_What you will do:_
Without omitting anything, retype the data that follows.

_Stored data entries:_
○ ○ ○

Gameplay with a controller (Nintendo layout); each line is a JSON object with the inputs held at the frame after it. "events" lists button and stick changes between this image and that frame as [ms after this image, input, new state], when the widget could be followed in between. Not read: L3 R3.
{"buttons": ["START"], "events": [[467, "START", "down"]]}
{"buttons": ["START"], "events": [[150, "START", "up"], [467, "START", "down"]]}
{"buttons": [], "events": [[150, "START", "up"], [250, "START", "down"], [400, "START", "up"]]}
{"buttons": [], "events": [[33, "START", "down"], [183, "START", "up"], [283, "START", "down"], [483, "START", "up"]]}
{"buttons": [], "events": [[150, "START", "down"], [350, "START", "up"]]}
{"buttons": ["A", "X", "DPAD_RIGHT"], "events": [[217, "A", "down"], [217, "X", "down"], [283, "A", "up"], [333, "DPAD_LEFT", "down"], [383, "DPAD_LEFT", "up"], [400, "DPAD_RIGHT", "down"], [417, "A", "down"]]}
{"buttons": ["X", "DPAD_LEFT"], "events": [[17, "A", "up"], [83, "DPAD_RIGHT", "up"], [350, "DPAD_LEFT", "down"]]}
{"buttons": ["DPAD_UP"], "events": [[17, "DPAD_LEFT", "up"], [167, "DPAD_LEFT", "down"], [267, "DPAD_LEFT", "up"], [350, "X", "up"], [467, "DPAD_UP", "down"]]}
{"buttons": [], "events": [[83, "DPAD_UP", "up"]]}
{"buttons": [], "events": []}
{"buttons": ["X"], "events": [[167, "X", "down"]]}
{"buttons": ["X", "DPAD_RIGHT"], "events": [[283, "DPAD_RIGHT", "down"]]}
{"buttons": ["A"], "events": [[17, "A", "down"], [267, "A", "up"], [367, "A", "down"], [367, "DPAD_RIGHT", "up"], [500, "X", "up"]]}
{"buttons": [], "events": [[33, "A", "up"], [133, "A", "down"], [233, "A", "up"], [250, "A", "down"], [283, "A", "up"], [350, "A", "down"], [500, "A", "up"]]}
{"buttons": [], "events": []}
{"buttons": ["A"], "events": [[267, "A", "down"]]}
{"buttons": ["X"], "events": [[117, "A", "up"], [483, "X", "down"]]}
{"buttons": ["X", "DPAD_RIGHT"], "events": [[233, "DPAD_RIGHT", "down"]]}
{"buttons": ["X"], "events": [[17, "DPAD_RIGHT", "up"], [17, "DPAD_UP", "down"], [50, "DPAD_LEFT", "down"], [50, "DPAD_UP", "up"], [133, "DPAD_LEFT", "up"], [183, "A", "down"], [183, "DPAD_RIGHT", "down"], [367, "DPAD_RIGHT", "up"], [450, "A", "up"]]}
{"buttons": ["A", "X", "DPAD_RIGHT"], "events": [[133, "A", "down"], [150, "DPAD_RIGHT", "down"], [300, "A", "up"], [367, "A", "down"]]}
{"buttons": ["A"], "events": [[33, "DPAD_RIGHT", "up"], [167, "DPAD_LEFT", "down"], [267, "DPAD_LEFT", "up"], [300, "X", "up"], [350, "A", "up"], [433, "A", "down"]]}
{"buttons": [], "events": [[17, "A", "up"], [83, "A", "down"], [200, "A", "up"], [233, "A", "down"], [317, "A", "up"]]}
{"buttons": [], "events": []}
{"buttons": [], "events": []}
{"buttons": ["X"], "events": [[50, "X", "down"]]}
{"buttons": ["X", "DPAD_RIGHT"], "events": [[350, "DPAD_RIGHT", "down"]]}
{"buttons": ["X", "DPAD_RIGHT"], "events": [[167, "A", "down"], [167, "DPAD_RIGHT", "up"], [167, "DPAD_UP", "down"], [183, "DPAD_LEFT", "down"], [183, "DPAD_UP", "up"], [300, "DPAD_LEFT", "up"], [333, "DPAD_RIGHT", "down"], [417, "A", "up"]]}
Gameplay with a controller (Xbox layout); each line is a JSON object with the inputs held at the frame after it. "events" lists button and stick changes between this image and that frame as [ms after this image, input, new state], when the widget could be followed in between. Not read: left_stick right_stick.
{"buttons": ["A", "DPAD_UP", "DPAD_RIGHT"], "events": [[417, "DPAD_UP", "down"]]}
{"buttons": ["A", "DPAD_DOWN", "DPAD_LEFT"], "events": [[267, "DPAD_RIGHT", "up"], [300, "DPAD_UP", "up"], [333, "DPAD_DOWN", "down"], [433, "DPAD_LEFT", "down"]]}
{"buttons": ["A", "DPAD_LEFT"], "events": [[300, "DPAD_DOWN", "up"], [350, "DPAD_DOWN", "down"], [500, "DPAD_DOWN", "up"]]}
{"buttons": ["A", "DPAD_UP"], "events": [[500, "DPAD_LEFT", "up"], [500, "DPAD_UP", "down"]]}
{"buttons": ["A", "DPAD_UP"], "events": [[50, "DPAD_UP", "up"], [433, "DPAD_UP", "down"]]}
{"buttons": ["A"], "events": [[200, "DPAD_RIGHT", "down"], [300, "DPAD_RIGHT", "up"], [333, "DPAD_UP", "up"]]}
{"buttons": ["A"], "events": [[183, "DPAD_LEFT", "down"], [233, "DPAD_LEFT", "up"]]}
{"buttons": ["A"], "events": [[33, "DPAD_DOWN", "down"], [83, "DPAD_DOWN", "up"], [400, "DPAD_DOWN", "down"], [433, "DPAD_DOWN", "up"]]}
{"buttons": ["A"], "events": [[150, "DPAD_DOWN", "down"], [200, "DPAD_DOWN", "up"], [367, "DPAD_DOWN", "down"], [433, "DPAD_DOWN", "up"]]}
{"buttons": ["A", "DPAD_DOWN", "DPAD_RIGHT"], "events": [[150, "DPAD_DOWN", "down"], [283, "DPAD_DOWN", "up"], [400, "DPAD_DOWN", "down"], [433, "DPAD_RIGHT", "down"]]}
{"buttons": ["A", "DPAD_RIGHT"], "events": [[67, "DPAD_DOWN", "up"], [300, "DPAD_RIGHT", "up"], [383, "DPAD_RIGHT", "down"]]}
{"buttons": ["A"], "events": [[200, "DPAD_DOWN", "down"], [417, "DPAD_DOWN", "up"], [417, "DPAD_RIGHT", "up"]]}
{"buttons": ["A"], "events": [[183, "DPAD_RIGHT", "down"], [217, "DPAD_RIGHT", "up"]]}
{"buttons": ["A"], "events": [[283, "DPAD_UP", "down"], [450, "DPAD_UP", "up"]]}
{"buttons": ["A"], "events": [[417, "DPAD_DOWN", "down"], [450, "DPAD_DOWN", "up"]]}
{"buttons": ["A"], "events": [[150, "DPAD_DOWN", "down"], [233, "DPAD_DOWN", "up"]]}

○ ○ ○

_Exercise response:_
Gameplay with a controller (Nintendo layout); each line is a JSON object with the inputs held at the frame after it. "events" lists button and stick changes between this image and that frame as [ms after this image, input, new state], when the widget could be followed in between. Not read: L3 R3.
{"buttons": ["START"], "events": [[467, "START", "down"]]}
{"buttons": ["START"], "events": [[150, "START", "up"], [467, "START", "down"]]}
{"buttons": [], "events": [[150, "START", "up"], [250, "START", "down"], [400, "START", "up"]]}
{"buttons": [], "events": [[33, "START", "down"], [183, "START", "up"], [283, "START", "down"], [483, "START", "up"]]}
{"buttons": [], "events": [[150, "START", "down"], [350, "START", "up"]]}
{"buttons": ["A", "X", "DPAD_RIGHT"], "events": [[217, "A", "down"], [217, "X", "down"], [283, "A", "up"], [333, "DPAD_LEFT", "down"], [383, "DPAD_LEFT", "up"], [400, "DPAD_RIGHT", "down"], [417, "A", "down"]]}
{"buttons": ["X", "DPAD_LEFT"], "events": [[17, "A", "up"], [83, "DPAD_RIGHT", "up"], [350, "DPAD_LEFT", "down"]]}
{"buttons": ["DPAD_UP"], "events": [[17, "DPAD_LEFT", "up"], [167, "DPAD_LEFT", "down"], [267, "DPAD_LEFT", "up"], [350, "X", "up"], [467, "DPAD_UP", "down"]]}
{"buttons": [], "events": [[83, "DPAD_UP", "up"]]}
{"buttons": [], "events": []}
{"buttons": ["X"], "events": [[167, "X", "down"]]}
{"buttons": ["X", "DPAD_RIGHT"], "events": [[283, "DPAD_RIGHT", "down"]]}
{"buttons": ["A"], "events": [[17, "A", "down"], [267, "A", "up"], [367, "A", "down"], [367, "DPAD_RIGHT", "up"], [500, "X", "up"]]}
{"buttons": [], "events": [[33, "A", "up"], [133, "A", "down"], [233, "A", "up"], [250, "A", "down"], [283, "A", "up"], [350, "A", "down"], [500, "A", "up"]]}
{"buttons": [], "events": []}
{"buttons": ["A"], "events": [[267, "A", "down"]]}
{"buttons": ["X"], "events": [[117, "A", "up"], [483, "X", "down"]]}
{"buttons": ["X", "DPAD_RIGHT"], "events": [[233, "DPAD_RIGHT", "down"]]}
{"buttons": ["X"], "events": [[17, "DPAD_RIGHT", "up"], [17, "DPAD_UP", "down"], [50, "DPAD_LEFT", "down"], [50, "DPAD_UP", "up"], [133, "DPAD_LEFT", "up"], [183, "A", "down"], [183, "DPAD_RIGHT", "down"], [367, "DPAD_RIGHT", "up"], [450, "A", "up"]]}
{"buttons": ["A", "X", "DPAD_RIGHT"], "events": [[133, "A", "down"], [150, "DPAD_RIGHT", "down"], [300, "A", "up"], [367, "A", "down"]]}
{"buttons": ["A"], "events": [[33, "DPAD_RIGHT", "up"], [167, "DPAD_LEFT", "down"], [267, "DPAD_LEFT", "up"], [300, "X", "up"], [350, "A", "up"], [433, "A", "down"]]}
{"buttons": [], "events": [[17, "A", "up"], [83, "A", "down"], [200, "A", "up"], [233, "A", "down"], [317, "A", "up"]]}
{"buttons": [], "events": []}
{"buttons": [], "events": []}
{"buttons": ["X"], "events": [[50, "X", "down"]]}
{"buttons": ["X", "DPAD_RIGHT"], "events": [[350, "DPAD_RIGHT", "down"]]}
{"buttons": ["X", "DPAD_RIGHT"], "events": [[167, "A", "down"], [167, "DPAD_RIGHT", "up"], [167, "DPAD_UP", "down"], [183, "DPAD_LEFT", "down"], [183, "DPAD_UP", "up"], [300, "DPAD_LEFT", "up"], [333, "DPAD_RIGHT", "down"], [417, "A", "up"]]}
Gameplay with a controller (Xbox layout); each line is a JSON object with the inputs held at the frame after it. "events" lists button and stick changes between this image and that frame as [ms after this image, input, new state], when the widget could be followed in between. Not read: left_stick right_stick.
{"buttons": ["A", "DPAD_UP", "DPAD_RIGHT"], "events": [[417, "DPAD_UP", "down"]]}
{"buttons": ["A", "DPAD_DOWN", "DPAD_LEFT"], "events": [[267, "DPAD_RIGHT", "up"], [300, "DPAD_UP", "up"], [333, "DPAD_DOWN", "down"], [433, "DPAD_LEFT", "down"]]}
{"buttons": ["A", "DPAD_LEFT"], "events": [[300, "DPAD_DOWN", "up"], [350, "DPAD_DOWN", "down"], [500, "DPAD_DOWN", "up"]]}
{"buttons": ["A", "DPAD_UP"], "events": [[500, "DPAD_LEFT", "up"], [500, "DPAD_UP", "down"]]}
{"buttons": ["A", "DPAD_UP"], "events": [[50, "DPAD_UP", "up"], [433, "DPAD_UP", "down"]]}
{"buttons": ["A"], "events": [[200, "DPAD_RIGHT", "down"], [300, "DPAD_RIGHT", "up"], [333, "DPAD_UP", "up"]]}
{"buttons": ["A"], "events": [[183, "DPAD_LEFT", "down"], [233, "DPAD_LEFT", "up"]]}
{"buttons": ["A"], "events": [[33, "DPAD_DOWN", "down"], [83, "DPAD_DOWN", "up"], [400, "DPAD_DOWN", "down"], [433, "DPAD_DOWN", "up"]]}
{"buttons": ["A"], "events": [[150, "DPAD_DOWN", "down"], [200, "DPAD_DOWN", "up"], [367, "DPAD_DOWN", "down"], [433, "DPAD_DOWN", "up"]]}
{"buttons": ["A", "DPAD_DOWN", "DPAD_RIGHT"], "events": [[150, "DPAD_DOWN", "down"], [283, "DPAD_DOWN", "up"], [400, "DPAD_DOWN", "down"], [433, "DPAD_RIGHT", "down"]]}
{"buttons": ["A", "DPAD_RIGHT"], "events": [[67, "DPAD_DOWN", "up"], [300, "DPAD_RIGHT", "up"], [383, "DPAD_RIGHT", "down"]]}
{"buttons": ["A"], "events": [[200, "DPAD_DOWN", "down"], [417, "DPAD_DOWN", "up"], [417, "DPAD_RIGHT", "up"]]}
{"buttons": ["A"], "events": [[183, "DPAD_RIGHT", "down"], [217, "DPAD_RIGHT", "up"]]}
{"buttons": ["A"], "events": [[283, "DPAD_UP", "down"], [450, "DPAD_UP", "up"]]}
{"buttons": ["A"], "events": [[417, "DPAD_DOWN", "down"], [450, "DPAD_DOWN", "up"]]}
{"buttons": ["A"], "events": [[150, "DPAD_DOWN", "down"], [233, "DPAD_DOWN", "up"]]}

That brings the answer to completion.